Past Research Projects:

Reduction of Industrial Data Requirements: It is a huge effort for companies to collect data. For some companies data collection can be out of the question, because they cannot afford the required time or the resources.  For some other companies that already have data collection processes, a reduction in data collection effort without sacrificing from the performance can mean hundreds of thousands of dollars. In this project we are working on methods that can aid data collection. For example a company that wishes to use the data coming from another company for its own needs may find our paper on cross-company data acquisition an interesting read. Similarly, a manager thinking how to reduce the number of projects for which s/he needs to collect data can refer to another paper of ours, where we propose a method to identify the most informative software projects.

Stability Issues in Software Effort Estimation: The process of estimating the work effort required to complete a software project can be defined as SEE. Regardless of the decades of research effort spent on SEE, we are still unable to see stable conclusions. On the contrary, different studies indicate different conclusions, i.e. we lack stability in the results of SEE studies. Our research identified the likely culprits of the instability as: 1) The SEE data sets, 2) how the estimation methods are used, 3) error measures used to evaluate the estimation methods and 4) the sampling methods used for the evaluation of the methods.

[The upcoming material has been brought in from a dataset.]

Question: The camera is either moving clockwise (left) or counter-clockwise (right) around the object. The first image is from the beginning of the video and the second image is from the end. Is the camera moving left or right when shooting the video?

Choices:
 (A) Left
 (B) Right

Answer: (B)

This project is an empirical investigation of the factors leading the instability in SEE and it aims at providing explanations and cures for these factors.

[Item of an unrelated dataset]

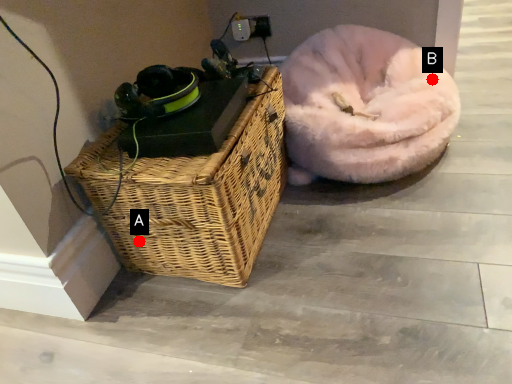
Question: Two points are circled on the image, labeled by A and B beside each circle. Which point appears closest to the camera in this image?

Choices:
 (A) A is closer
 (B) B is closer

Answer: (A)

Inductive Engineering: Academic and industrial data mining are based on very different practices: e.g. the academic data mining focuses on algorithms, whereas industrial data mining focuses on users. Although these differences are partially described by individual case studies in SE, they have never been put in an organized and clear format. This project intends to provide guidelines for the knowledge transfer between academic and industrial data mining. For our paper on the inductive engineering manifesto you can refer here or see our Facebook page here. In this project I have the privilege to work with Dr. Tim Menzies, Dr. Thomas Zimmermann and Dr. Christian Bird; who are also responsible for the lion's share of the work.

This was an industry funded research project to design and implement a software effort prediction model for IBTech, which is the software development subsidiary of an international bank in Turkey. This project involves developing a data analytics model, which will predict the development effort required for each phase of the software development life-cycle of a new software project. Ultimate aim of this project is to assist project managers while making resources allocations. I was fortunate enough to work with Dr. Ayse Bener, Dr. Ayse Tosun Misirli and Dr. Bora Caglayan in this project.

This was an industry funded research project to develop a measurement and defect prediction model for Turkcell, which is the biggest GSM provider in Turkey. The project involves mining software metrics repositories of Turkcell to use software process data, churn metrics and static code attributes for the purposes of defect prediction and product analysis.